Damián Ísmodes

Personal information
- Full name: Damián Diego Ísmodes Saravia
- Date of birth: 10 March 1989 (age 36)
- Place of birth: Lima, Peru
- Height: 1.80 m (5 ft 11 in)
- Position(s): Midfielder

Team information
- Current team: Alianza Universidad
- Number: 12

Youth career
- Sporting Cristal

Senior career*
- Years: Team / Apps / (Gls)
- 2005–2007: Sporting Cristal / 44 / (4)
- 2008–2011: Racing Santander / 1 / (0)
- 2009: → Eibar (loan) / 3 / (0)
- 2009–2010: → Sporting Cristal (loan) / 34 / (4)
- 2011: → Universitario (loan) / 15 / (1)
- 2012–2013: Cienciano / 66 / (5)
- 2014: León Huánuco / 23 / (2)
- 2015–2017: Deportivo Municipal / 62 / (5)
- 2018: Sport Boys / 28 / (2)
- 2019: Real Garcilaso / 15 / (0)
- 2020: Cienciano / 11 / (2)
- 2021: Alianza Universidad / 16 / (2)
- 2022-: Carlos Stein / 24 / (3)

International career
- 2007–2009: Peru / 6 / (0)

= Damián Ísmodes =

Peruvian footballer (born 1989)

Damián Diego Ísmodes Saravia (born 10 March 1989) is a Peruvian footballer who plays for Carlos Stein as a midfielder.

==Club career==
Ísmodes was born in Lima.
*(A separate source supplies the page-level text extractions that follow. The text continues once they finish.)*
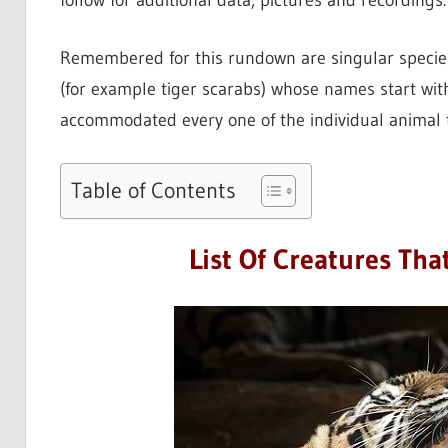
follow for additional data, pictures and recordings.
Remembered for this rundown are singular species 
(for example tiger scarabs) whose names start wit
accommodated every one of the individual animal 
Table of Contents
List Of Creatures That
After just two years of professional football, playing with hometown's Sporting Cristal, he signed in the 2008 January transfer window with La Liga club Racing de Santander, appearing in one match, the 1–1 away draw against CA Osasuna on 18 May 2008; after receiving very little playing time, however, he was loaned by the Cantabrians one year later, joining second division side SD Eibar until the end of the campaign.

In August 2009, after the start to his Spanish career—only four league appearances in two seasons combined, and relegation with Eibar—Ísmodes was loaned to former team Sporting Cristal until the end of 2010, returning home. He stayed in the country afterwards, this time loaned to Universitario de Deportes for one year.

Released on 30 June 2011, Ísmodes returned to his country and went on to represent several clubs in the Primera División.

==International career==
A full Peruvian international since the age of 18, Ísmodes was selected for the final squad at 2007 Copa América, where he appeared once.